***** Dataset entries *****

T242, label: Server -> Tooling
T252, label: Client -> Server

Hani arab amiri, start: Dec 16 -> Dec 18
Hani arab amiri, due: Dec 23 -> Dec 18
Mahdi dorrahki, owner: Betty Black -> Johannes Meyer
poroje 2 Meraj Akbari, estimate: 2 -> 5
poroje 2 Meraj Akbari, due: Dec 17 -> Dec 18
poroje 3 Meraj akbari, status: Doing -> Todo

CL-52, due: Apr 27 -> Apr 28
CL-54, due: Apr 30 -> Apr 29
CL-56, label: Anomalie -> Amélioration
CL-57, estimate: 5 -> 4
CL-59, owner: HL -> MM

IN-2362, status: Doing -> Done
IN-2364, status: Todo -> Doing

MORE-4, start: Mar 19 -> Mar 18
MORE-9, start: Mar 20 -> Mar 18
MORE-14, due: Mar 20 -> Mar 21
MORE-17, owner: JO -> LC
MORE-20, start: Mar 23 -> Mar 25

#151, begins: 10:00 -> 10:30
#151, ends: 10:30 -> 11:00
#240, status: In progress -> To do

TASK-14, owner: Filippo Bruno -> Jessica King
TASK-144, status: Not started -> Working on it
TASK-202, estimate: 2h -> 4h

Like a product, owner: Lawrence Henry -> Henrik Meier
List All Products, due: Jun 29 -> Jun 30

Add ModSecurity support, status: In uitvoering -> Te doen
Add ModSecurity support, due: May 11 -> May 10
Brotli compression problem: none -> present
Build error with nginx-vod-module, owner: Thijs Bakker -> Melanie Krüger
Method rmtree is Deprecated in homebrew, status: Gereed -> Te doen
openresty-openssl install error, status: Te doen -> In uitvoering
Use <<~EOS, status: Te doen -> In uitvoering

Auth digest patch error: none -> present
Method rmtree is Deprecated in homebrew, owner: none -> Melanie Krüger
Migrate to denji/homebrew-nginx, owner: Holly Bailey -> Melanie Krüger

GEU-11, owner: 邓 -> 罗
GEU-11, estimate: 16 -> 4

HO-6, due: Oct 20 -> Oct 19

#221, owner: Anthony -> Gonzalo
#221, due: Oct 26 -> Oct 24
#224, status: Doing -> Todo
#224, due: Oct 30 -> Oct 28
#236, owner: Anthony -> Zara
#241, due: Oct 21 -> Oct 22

*****

■ **Description of the task**
Only an exact transcription of all the entries will do.

■ **Task response**
T242, label: Server -> Tooling
T252, label: Client -> Server

Hani arab amiri, start: Dec 16 -> Dec 18
Hani arab amiri, due: Dec 23 -> Dec 18
Mahdi dorrahki, owner: Betty Black -> Johannes Meyer
poroje 2 Meraj Akbari, estimate: 2 -> 5
poroje 2 Meraj Akbari, due: Dec 17 -> Dec 18
poroje 3 Meraj akbari, status: Doing -> Todo

CL-52, due: Apr 27 -> Apr 28
CL-54, due: Apr 30 -> Apr 29
CL-56, label: Anomalie -> Amélioration
CL-57, estimate: 5 -> 4
CL-59, owner: HL -> MM

IN-2362, status: Doing -> Done
IN-2364, status: Todo -> Doing

MORE-4, start: Mar 19 -> Mar 18
MORE-9, start: Mar 20 -> Mar 18
MORE-14, due: Mar 20 -> Mar 21
MORE-17, owner: JO -> LC
MORE-20, start: Mar 23 -> Mar 25

#151, begins: 10:00 -> 10:30
#151, ends: 10:30 -> 11:00
#240, status: In progress -> To do

TASK-14, owner: Filippo Bruno -> Jessica King
TASK-144, status: Not started -> Working on it
TASK-202, estimate: 2h -> 4h

Like a product, owner: Lawrence Henry -> Henrik Meier
List All Products, due: Jun 29 -> Jun 30

Add ModSecurity support, status: In uitvoering -> Te doen
Add ModSecurity support, due: May 11 -> May 10
Brotli compression problem: none -> present
Build error with nginx-vod-module, owner: Thijs Bakker -> Melanie Krüger
Method rmtree is Deprecated in homebrew, status: Gereed -> Te doen
openresty-openssl install error, status: Te doen -> In uitvoering
Use <<~EOS, status: Te doen -> In uitvoering

Auth digest patch error: none -> present
Method rmtree is Deprecated in homebrew, owner: none -> Melanie Krüger
Migrate to denji/homebrew-nginx, owner: Holly Bailey -> Melanie Krüger

GEU-11, owner: 邓 -> 罗
GEU-11, estimate: 16 -> 4

HO-6, due: Oct 20 -> Oct 19

#221, owner: Anthony -> Gonzalo
#221, due: Oct 26 -> Oct 24
#224, status: Doing -> Todo
#224, due: Oct 30 -> Oct 28
#236, owner: Anthony -> Zara
#241, due: Oct 21 -> Oct 22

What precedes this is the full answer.